THE bombardment of Guernica started at about 4 p.m. on 26th April 1937. Most of the bombs were incendiaries. The aircraft came from Victoria, crossing the mountain called Orz. The bells were rung as a warning, and they rang again before the bombs dropped, and the siren on the Arms Factory sounded. The bombs were dropped from about 4 to about 7.30 p.m. The aircraft were Junkers, about twenty in number. They came over three at a time. A hundred people were killed as a result.
The 26th of April 1937 was a market day, but as people had some pre-sentiment about what was going to happen there was little market activity that day. The Nationalist aircraft were firing with machine guns. The fires in the town started at 7.30 p.m. and lasted two days. Everything was destroyed except la Casa de Juntas, the school and several other houses round that way. In the Hospital 33 died as a result of only one bomb.
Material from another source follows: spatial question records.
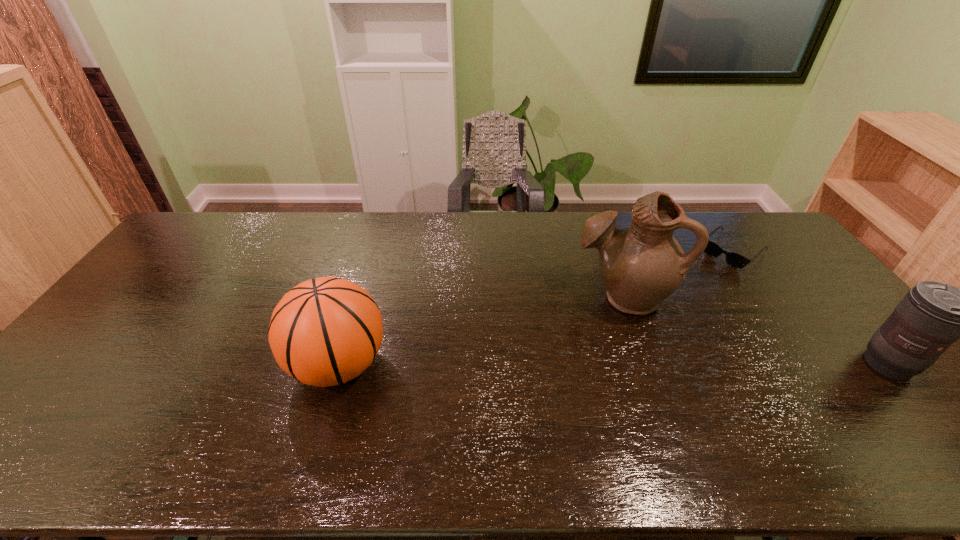
This screenshot has width=960, height=540. In order to click on vacant space on the desktop that is between the basketball and the rightmost object and is positioned at the front lenses of the shortest object in this screenshot , I will do [x=602, y=364].

Find the location of a particular element. This screenshot has width=960, height=540. vacant space on the desktop that is between the leftmost object and the rightmost object and is positioned at the spout of the pitcher is located at coordinates (558, 364).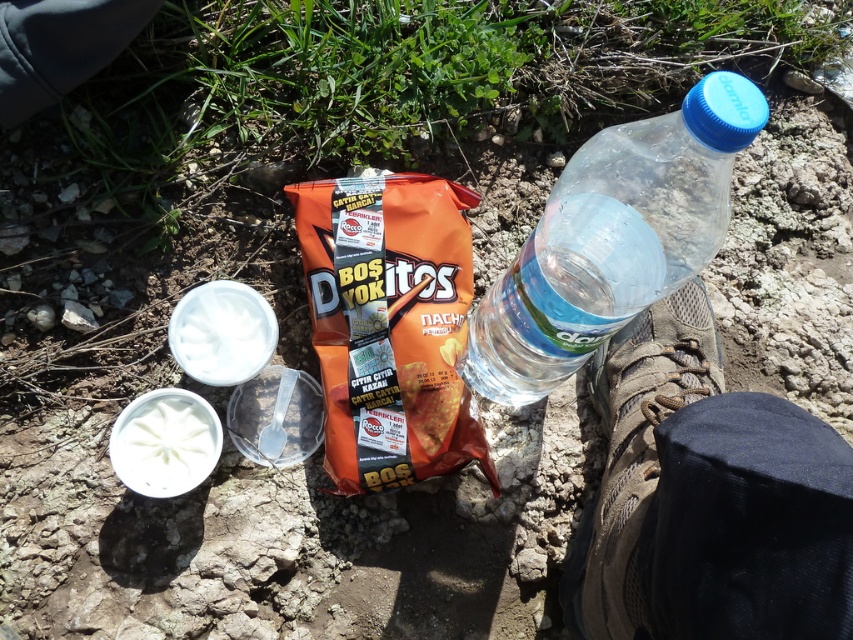
Is point (386, 476) positioned after point (519, 252)?

No.

Can you confirm if orange matte doritos at center is positioned to the left of transparent plastic bottle at right?

Correct, you'll find orange matte doritos at center to the left of transparent plastic bottle at right.

Which is behind, point (395, 388) or point (589, 141)?

Point (395, 388)

Where is `orange matte doritos at center`? Image resolution: width=853 pixels, height=640 pixels. orange matte doritos at center is located at coordinates (390, 326).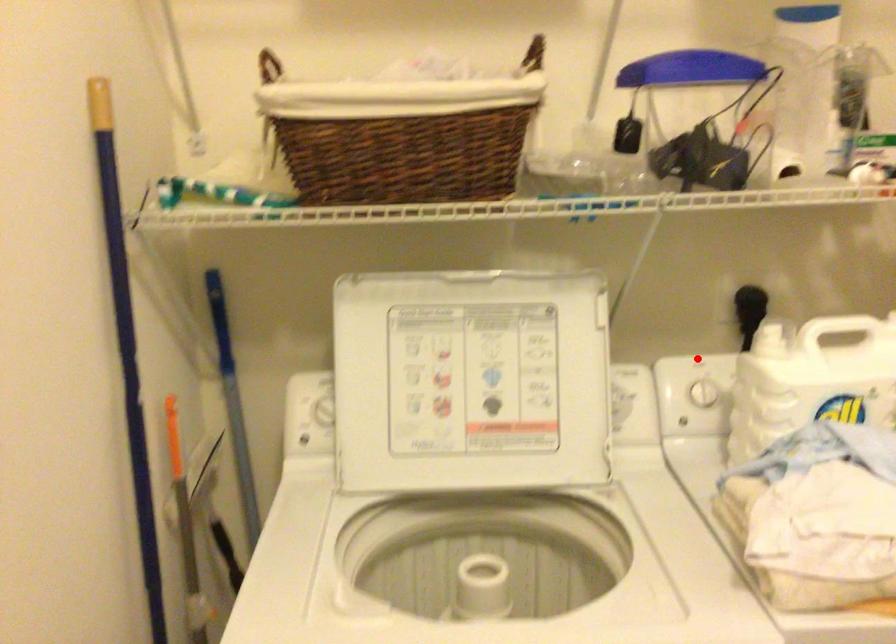
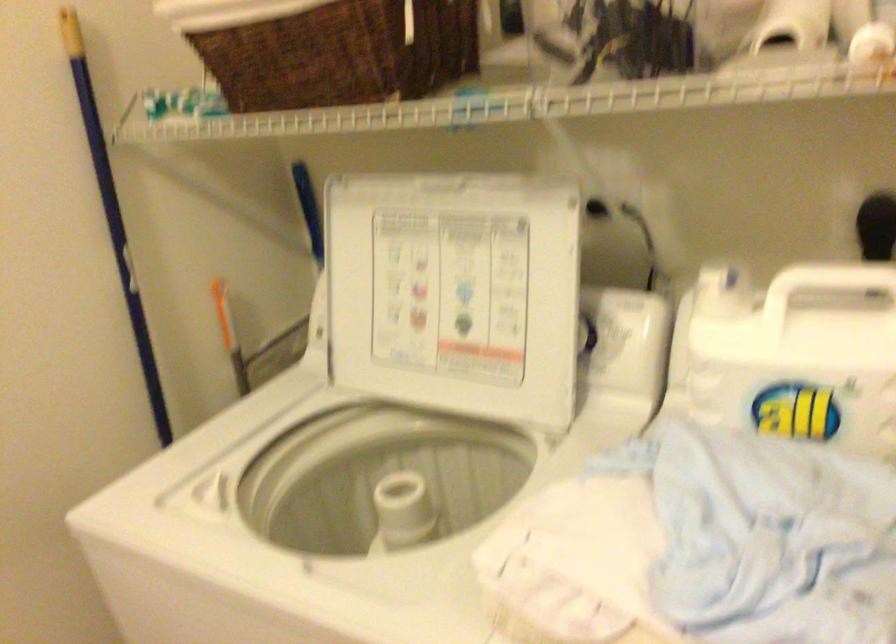
Find the pixel in the second image that matches the highlighted location in the first image.

(804, 288)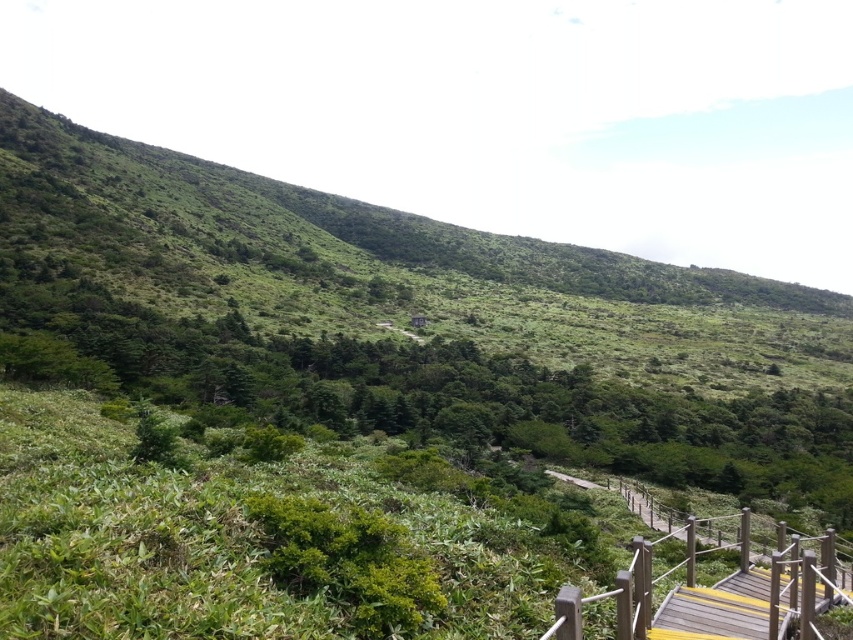
Between wooden rail at lower right and yellow painted wood at lower right, which one has less height?

yellow painted wood at lower right is shorter.

How far apart are wooden rail at lower right and yellow painted wood at lower right?

They are 1.05 meters apart.

Describe the element at coordinates (714, 595) in the screenshot. I see `wooden rail at lower right` at that location.

This screenshot has width=853, height=640. I want to click on wooden rail at lower right, so click(714, 595).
One part of it was destroyed. Everybody left immediately to the small villages called aldeas or to Bilbao. Some people came back after four days and saw the dead people still in a shelter (refugio): this had been built in a narrow road of pine logs and sandbags (sacs de terreros). Twenty people died in it. They were buried ten or fifteen days later
The people just had no means of defence. The village was 90% destroyed. As a result of one bomb dropped there was a crater seven or eight metres in diameter (an H.E. bomb).
There is no proof that people who lived in the village set fire to the manholes or put bombs in them, after the raid. But one eye-witness who is now Chief of the Archives saw a man spraying some kind of liquid on the ground, and he thought that man might have been starting fires with it. The eye-witness concerned is Sr. Sesmero.
There were 4,000 inhabitants in Guernica at the time. The Communists had wanted to blow up the bridge of Renteria, giving access to Guernica. They dropped three explosive bombs, of which one hit.
Renteria and the other on the spot where the Traffic Police were. There were nine planes, Junkers 52. Guernica was a military objective.
[The Chief of Archives of Guernica, Sr Sesmero, told me that he saw someone from the town set fire to mines after the bombardment but he was not sure who it was, or whether that caused the explosion.]